The key Highlights of the report ‘United in Science’ include:
- Levels of atmospheric carbon dioxide (CO2), methane (CH4) and nitrous oxide (N2O) continue to rise. The temporary reduction in CO2 emissions in 2020 during the pandemic had little impact on the growth of atmospheric concentrations (what remains in the atmosphere after CO2 is absorbed by the ocean and biosphere).
- Data from all global locations, including flagship observatories at Mauna Loa (Hawaii, USA) and Cape Grim (Tasmania, Australia) indicate that levels of CO2 continued to increase in 2021 and 2022.
- Global fossil CO2 emissions in 2021 returned to the pre-pandemic levels of 2019 after falling by 5.4% in 2020 due to widespread lockdowns. Preliminary data shows that global CO2 emissions in 2022 (January to May) are 1.2% above the levels recorded during the same period in 2019, driven by increases in the United States, India and most European countries.
- Despite a strong fluctuation in global emissions over the past two and a half years, fossil CO2 emissions fell significantly in 23 countries (many European countries, Japan, Mexico and the USA) during the pre-pandemic decade of 2010–2019.
- The most recent seven years, 2015 to 2021 were the warmest on record. The 2018–2022 global mean temperature average (based on data up to May or June 2022) is estimated to be 1.17 ± 0.13 °C above the 1850–1900 average. A La Niña event has had a slight cooling effect on temperatures in 2021/22 but this will be temporary.

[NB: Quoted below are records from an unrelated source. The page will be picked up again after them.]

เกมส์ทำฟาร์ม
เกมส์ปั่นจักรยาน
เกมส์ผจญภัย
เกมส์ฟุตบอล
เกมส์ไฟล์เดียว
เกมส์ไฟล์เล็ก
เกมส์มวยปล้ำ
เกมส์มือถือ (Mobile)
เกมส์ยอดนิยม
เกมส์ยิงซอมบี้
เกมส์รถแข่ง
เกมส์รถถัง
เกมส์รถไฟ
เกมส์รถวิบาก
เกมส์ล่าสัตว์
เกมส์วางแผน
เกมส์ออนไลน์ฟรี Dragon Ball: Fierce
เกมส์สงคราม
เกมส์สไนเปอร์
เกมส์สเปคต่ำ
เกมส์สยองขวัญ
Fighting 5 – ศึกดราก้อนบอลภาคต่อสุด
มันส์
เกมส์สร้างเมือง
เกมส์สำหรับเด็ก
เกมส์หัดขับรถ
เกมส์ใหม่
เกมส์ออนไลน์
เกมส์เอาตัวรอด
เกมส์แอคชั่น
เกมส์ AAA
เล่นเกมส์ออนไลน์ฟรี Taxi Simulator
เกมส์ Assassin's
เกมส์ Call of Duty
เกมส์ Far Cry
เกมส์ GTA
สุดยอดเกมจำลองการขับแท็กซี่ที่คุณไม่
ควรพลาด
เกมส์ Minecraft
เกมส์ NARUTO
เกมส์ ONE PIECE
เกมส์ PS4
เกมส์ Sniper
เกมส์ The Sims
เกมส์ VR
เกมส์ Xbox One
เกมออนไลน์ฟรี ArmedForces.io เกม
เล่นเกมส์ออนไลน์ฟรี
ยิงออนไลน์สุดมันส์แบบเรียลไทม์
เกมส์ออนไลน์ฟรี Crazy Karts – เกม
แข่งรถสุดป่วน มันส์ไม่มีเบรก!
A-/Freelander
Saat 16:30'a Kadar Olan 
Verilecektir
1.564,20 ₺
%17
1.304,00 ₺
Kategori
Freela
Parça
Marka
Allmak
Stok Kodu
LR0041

- Around 90% of the accumulated heat in the Earth system is stored in the ocean, the Ocean Heat Content for 2018–2022 was higher than in any other 5-year period, with ocean warming rates showing a particularly strong increase in the past two decades.
- The annual mean global near-surface temperature for each year from 2022-2026 is predicted to be between 1.1 °C and 1.7 °C higher than pre-industrial levels (1850-1900).
- The likelihood of the annual mean global near-surface temperature temporarily exceeding 1.5 °C above pre-industrial levels for at least one of the next five years is 48% and is increasing with time.
- However, there is only a small probability (10%) that the five-year mean will exceed this threshold. The Paris Agreement level of 1.5 °C refers to long-term warming, but individual years above 1.5 °C are expected to occur with increasing regularity as global temperatures approach this long-term threshold.